Stored data entries:
--------------------------------------------------
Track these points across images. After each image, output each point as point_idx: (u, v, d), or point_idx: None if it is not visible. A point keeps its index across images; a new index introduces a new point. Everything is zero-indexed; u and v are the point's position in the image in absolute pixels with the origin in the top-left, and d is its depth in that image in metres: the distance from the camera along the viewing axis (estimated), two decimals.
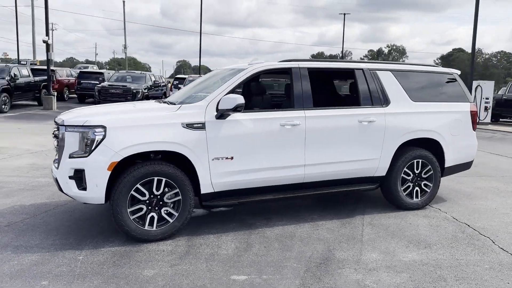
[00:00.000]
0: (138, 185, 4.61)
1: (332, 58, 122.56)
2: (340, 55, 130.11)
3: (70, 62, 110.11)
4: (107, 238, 4.79)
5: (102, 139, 4.48)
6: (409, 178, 6.03)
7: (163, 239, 4.76)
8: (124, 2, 58.31)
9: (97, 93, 19.49)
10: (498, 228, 5.41)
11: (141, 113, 4.96)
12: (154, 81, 21.25)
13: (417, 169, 6.06)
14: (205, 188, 4.92)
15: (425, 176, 6.12)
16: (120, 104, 6.19)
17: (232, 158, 4.97)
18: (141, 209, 4.67)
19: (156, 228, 4.74)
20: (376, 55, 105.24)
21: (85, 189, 4.52)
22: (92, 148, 4.47)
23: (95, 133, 4.49)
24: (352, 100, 6.23)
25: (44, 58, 28.43)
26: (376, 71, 5.91)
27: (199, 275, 3.96)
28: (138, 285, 3.74)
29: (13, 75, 19.36)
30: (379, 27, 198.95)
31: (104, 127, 4.50)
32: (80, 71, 26.70)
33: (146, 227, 4.70)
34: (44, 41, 20.75)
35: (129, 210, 4.60)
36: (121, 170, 4.65)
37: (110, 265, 4.12)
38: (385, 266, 4.24)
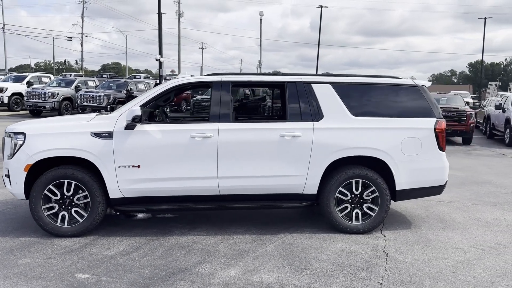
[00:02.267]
0: (50, 186, 5.25)
1: (493, 66, 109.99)
2: (504, 63, 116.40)
3: None
4: (32, 231, 5.53)
5: (22, 144, 5.24)
6: (346, 198, 5.55)
7: (74, 236, 5.31)
8: (261, 20, 61.71)
9: (192, 106, 21.25)
10: (416, 266, 4.68)
11: (62, 122, 5.62)
12: (245, 94, 22.41)
13: (356, 190, 5.54)
14: (113, 193, 5.33)
15: (368, 198, 5.56)
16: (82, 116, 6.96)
17: (139, 166, 5.29)
18: (53, 207, 5.30)
19: (67, 225, 5.31)
20: None
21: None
22: (15, 152, 5.27)
23: (17, 139, 5.28)
24: (280, 114, 6.00)
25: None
26: (312, 84, 5.62)
27: (51, 269, 4.40)
28: (7, 271, 4.34)
29: (129, 89, 22.26)
30: None
31: (24, 134, 5.26)
32: None
33: (58, 223, 5.30)
34: (156, 59, 23.30)
35: (43, 207, 5.26)
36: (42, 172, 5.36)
37: (7, 252, 4.81)
38: (233, 283, 4.11)
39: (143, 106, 5.38)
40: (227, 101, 5.51)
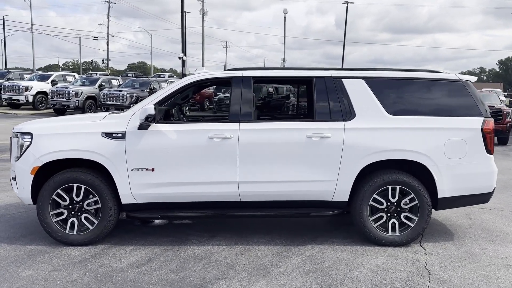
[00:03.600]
0: (59, 190, 4.87)
1: None
2: None
3: None
4: (40, 238, 5.16)
5: (29, 145, 4.87)
6: (382, 207, 4.97)
7: (83, 244, 4.92)
8: (285, 17, 61.03)
9: (214, 104, 20.89)
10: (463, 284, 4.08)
11: (71, 122, 5.23)
12: (269, 92, 21.92)
13: (393, 197, 4.96)
14: (125, 199, 4.91)
15: (406, 206, 4.97)
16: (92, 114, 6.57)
17: (153, 169, 4.86)
18: (62, 213, 4.92)
19: (76, 233, 4.92)
20: None
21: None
22: (21, 153, 4.90)
23: (24, 139, 4.91)
24: (307, 113, 5.47)
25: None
26: (342, 80, 5.06)
27: (56, 283, 4.00)
28: (8, 284, 3.97)
29: (152, 88, 22.05)
30: None
31: (31, 134, 4.89)
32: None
33: (67, 231, 4.92)
34: (179, 58, 23.03)
35: (51, 213, 4.89)
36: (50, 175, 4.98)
37: (11, 262, 4.45)
38: None
39: (158, 104, 4.94)
40: (249, 99, 5.01)
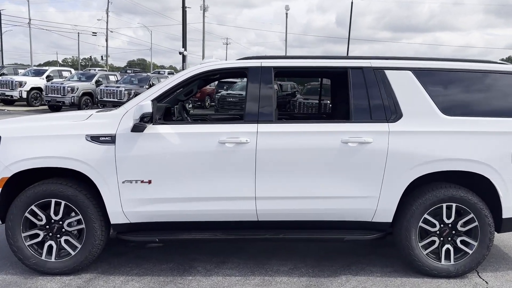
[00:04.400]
0: (33, 207, 3.91)
1: None
2: None
3: None
4: (9, 266, 4.20)
5: None
6: (434, 230, 4.02)
7: (63, 274, 3.96)
8: (287, 14, 59.97)
9: (216, 102, 19.89)
10: None
11: (49, 121, 4.25)
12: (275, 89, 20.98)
13: (448, 218, 4.00)
14: (115, 218, 3.95)
15: (463, 229, 4.01)
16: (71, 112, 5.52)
17: (150, 182, 3.90)
18: (37, 235, 3.96)
19: (55, 259, 3.97)
20: None
21: None
22: None
23: None
24: (341, 112, 4.51)
25: None
26: (385, 71, 4.10)
27: None
28: None
29: (151, 84, 21.05)
30: None
31: None
32: (219, 81, 27.89)
33: (44, 257, 3.96)
34: (180, 53, 22.08)
35: (24, 234, 3.94)
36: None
37: None
38: None
39: (156, 100, 3.98)
40: (269, 94, 4.05)
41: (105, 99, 19.76)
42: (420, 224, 4.00)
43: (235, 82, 23.94)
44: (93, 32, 57.21)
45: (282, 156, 3.90)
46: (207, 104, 27.77)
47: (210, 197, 3.93)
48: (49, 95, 20.78)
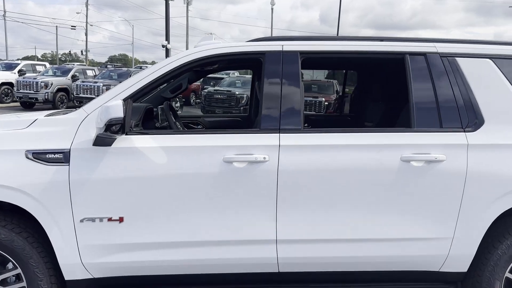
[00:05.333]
0: None
1: None
2: None
3: None
4: None
5: None
6: None
7: None
8: (272, 9, 58.76)
9: (203, 98, 18.58)
10: None
11: None
12: None
13: None
14: (71, 272, 2.69)
15: None
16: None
17: (121, 219, 2.64)
18: None
19: None
20: None
21: None
22: None
23: None
24: (395, 116, 3.31)
25: None
26: (457, 59, 2.91)
27: None
28: None
29: None
30: None
31: None
32: (207, 76, 26.52)
33: None
34: (163, 46, 20.75)
35: None
36: None
37: None
38: None
39: (130, 99, 2.72)
40: (294, 92, 2.82)
41: (81, 95, 18.27)
42: (507, 274, 2.83)
43: (222, 78, 22.68)
44: (72, 26, 55.08)
45: (314, 180, 2.68)
46: (192, 101, 26.40)
47: (210, 241, 2.70)
48: (20, 91, 19.19)
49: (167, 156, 2.64)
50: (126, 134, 2.65)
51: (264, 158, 2.64)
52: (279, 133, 2.72)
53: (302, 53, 2.86)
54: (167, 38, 20.93)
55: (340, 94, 17.25)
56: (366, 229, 2.73)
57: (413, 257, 2.80)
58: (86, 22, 54.39)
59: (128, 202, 2.63)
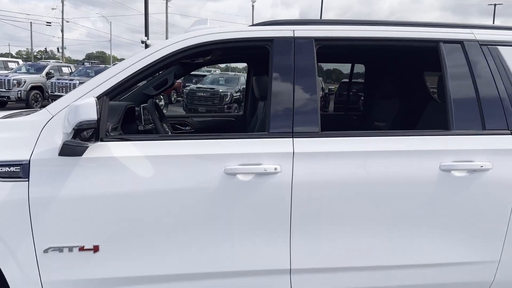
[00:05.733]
0: None
1: None
2: None
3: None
4: None
5: None
6: None
7: None
8: (253, 6, 58.21)
9: (185, 96, 17.95)
10: None
11: None
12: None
13: None
14: None
15: None
16: None
17: (96, 249, 2.10)
18: None
19: None
20: None
21: None
22: None
23: None
24: (430, 116, 2.85)
25: None
26: (498, 48, 2.45)
27: None
28: None
29: None
30: None
31: None
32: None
33: None
34: (142, 42, 20.05)
35: None
36: None
37: None
38: None
39: (106, 97, 2.18)
40: (310, 87, 2.31)
41: (56, 93, 17.39)
42: None
43: (205, 75, 22.07)
44: (47, 22, 53.46)
45: (337, 195, 2.18)
46: (173, 99, 25.71)
47: (209, 273, 2.18)
48: None
49: (153, 168, 2.11)
50: (102, 141, 2.11)
51: (275, 169, 2.13)
52: (293, 137, 2.21)
53: (317, 40, 2.35)
54: (147, 34, 20.20)
55: (326, 91, 16.85)
56: (399, 253, 2.25)
57: (452, 285, 2.34)
58: (62, 18, 52.94)
59: (105, 226, 2.09)
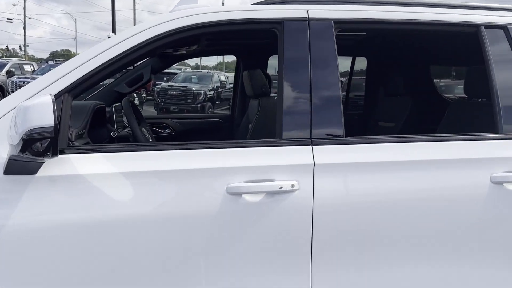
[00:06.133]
0: None
1: None
2: None
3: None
4: None
5: None
6: None
7: None
8: (223, 4, 57.69)
9: (156, 95, 17.27)
10: None
11: None
12: (221, 81, 18.48)
13: None
14: None
15: None
16: None
17: None
18: None
19: None
20: None
21: None
22: None
23: None
24: (472, 115, 2.44)
25: None
26: None
27: None
28: None
29: None
30: None
31: None
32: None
33: None
34: (109, 37, 19.06)
35: None
36: None
37: None
38: None
39: (69, 94, 1.65)
40: (330, 81, 1.83)
41: None
42: None
43: (176, 73, 21.36)
44: (8, 19, 51.22)
45: (369, 216, 1.73)
46: (143, 97, 24.86)
47: None
48: None
49: (132, 189, 1.60)
50: (62, 153, 1.58)
51: (292, 186, 1.66)
52: (312, 145, 1.74)
53: (337, 22, 1.88)
54: (114, 30, 19.34)
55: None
56: (445, 281, 1.82)
57: None
58: (24, 14, 50.85)
59: (70, 271, 1.56)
--------------------------------------------------
ASSIGNED TASK:
A verbatim copy of the records is expected, from their first line through the line with "11: (141, 113, 4.96)", inclusive, with the pictures removed.

TASK RESPONSE:
Track these points across images. After each image, output each point as point_idx: (u, v, d), or point_idx: None if it is not visible. A point keeps its index across images; a new index introduces a new point. Everything is zero-indexed; u and v are the point's position in the image in absolute pixels with the origin in the top-left, and d is its depth in that image in metres: the distance from the camera along the viewing axis (estimated), two decimals.
[00:00.000]
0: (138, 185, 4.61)
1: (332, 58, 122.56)
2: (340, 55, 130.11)
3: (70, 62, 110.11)
4: (107, 238, 4.79)
5: (102, 139, 4.48)
6: (409, 178, 6.03)
7: (163, 239, 4.76)
8: (124, 2, 58.31)
9: (97, 93, 19.49)
10: (498, 228, 5.41)
11: (141, 113, 4.96)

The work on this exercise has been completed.